Tourist arrival has increased by 8.1 percent during the first half of this FY over the same period last year. Ten new development banks and two new finance companies have come into operation. Last FY saw a drop of 12.8 percent in the number of Nepali laborers going for work abroad. However, this has gone up by 3.3 percent during the first half of this FY. Consumer Price Index rose by 11.801 percent as against 14.4 percent last FY. Wage index rose by 17.7 percent against 15.4 percent last FY.



Political uncertainties, state of lawlessness (impunity), rampant killings, extortions, civil commotions and frequent strikes and lockouts have now become an everyday reality of our socio-political system. This is having an extremely negative impact on business and industry. The major problem for businesses today have been trade unions, power cuts, frequent strikes, transportation halts, insecurity and so on. This has converted some of the industrial corridors into industrial graveyards. Many foreign investors have withdrawn and this trend is continuing and prospects of Foreign Direct Investment remain a distant dream.

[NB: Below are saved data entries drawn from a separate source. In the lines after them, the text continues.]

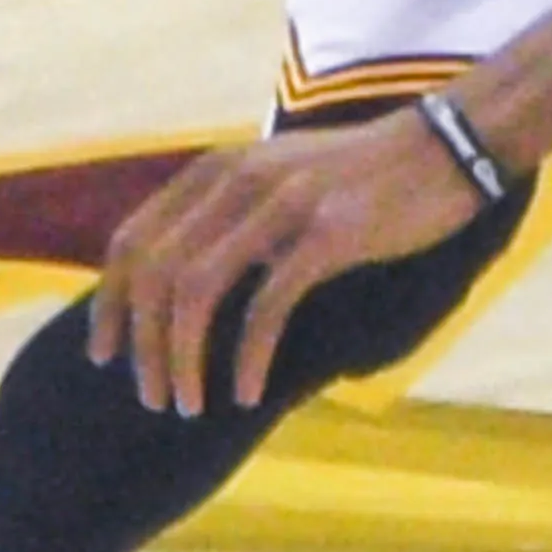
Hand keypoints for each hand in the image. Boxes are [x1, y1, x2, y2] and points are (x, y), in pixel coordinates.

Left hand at [89, 114, 477, 412]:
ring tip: (189, 404)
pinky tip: (247, 392)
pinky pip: (266, 306)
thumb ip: (232, 215)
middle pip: (156, 273)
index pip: (133, 240)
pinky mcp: (326, 234)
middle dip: (144, 346)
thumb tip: (186, 285)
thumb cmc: (364, 175)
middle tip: (154, 396)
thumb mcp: (280, 178)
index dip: (110, 304)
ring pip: (196, 292)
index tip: (106, 354)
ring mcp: (280, 204)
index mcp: (218, 168)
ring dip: (183, 358)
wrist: (445, 147)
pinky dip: (247, 357)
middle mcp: (238, 180)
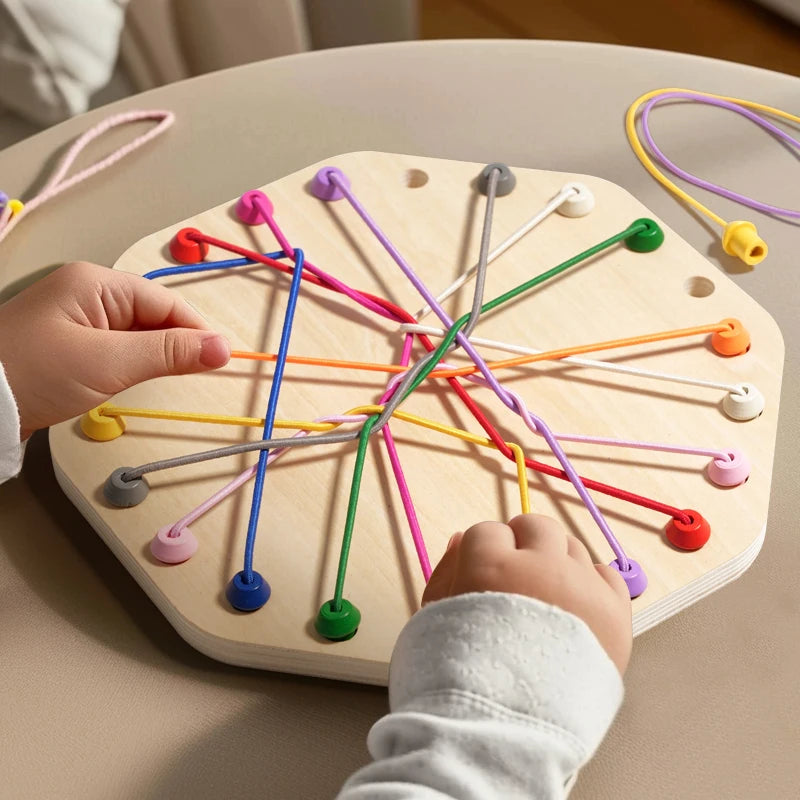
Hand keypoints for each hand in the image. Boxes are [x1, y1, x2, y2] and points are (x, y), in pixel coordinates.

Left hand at [0, 261, 230, 438]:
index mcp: (95, 283)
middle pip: (150, 315)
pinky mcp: (66, 342)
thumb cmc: (38, 375)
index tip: (221, 361)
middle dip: (174, 344)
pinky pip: (114, 346)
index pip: (163, 302)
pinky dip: (130, 363)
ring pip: (134, 333)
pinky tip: (130, 381)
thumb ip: (169, 353)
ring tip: (161, 382)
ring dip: (152, 356)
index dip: (195, 330)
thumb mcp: (109, 363)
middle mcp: (86, 292)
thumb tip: (224, 348)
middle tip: (193, 377)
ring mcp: (74, 317)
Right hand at [422, 514, 631, 674]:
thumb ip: (445, 571)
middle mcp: (541, 567)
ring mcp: (582, 589)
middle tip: (515, 574)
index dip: (482, 553)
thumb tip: (462, 539)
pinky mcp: (615, 615)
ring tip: (544, 599)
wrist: (505, 735)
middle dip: (522, 543)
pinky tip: (575, 607)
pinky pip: (607, 576)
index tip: (482, 574)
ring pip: (572, 547)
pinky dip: (591, 584)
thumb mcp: (432, 621)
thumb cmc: (459, 680)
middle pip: (536, 526)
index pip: (488, 531)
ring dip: (556, 562)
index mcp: (491, 565)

Despite the prevailing uncertainties, the private sector is still marching ahead with the hope that there would be revival in the economic situation. Furthermore, I believe that the private sector will still aim to achieve their goals through proper planning, implementation and effective monitoring.



The source of economic recession in Nepal has primarily been the irrationally prolonged political recession. Political consensus is a must for boosting the moral of the private sector that will eventually revive the national economy.



The process of nation-building is not a game in isolation but a team activity where government ensures the availability of infrastructure, stability and security and the private sector excels to uplift the national economy.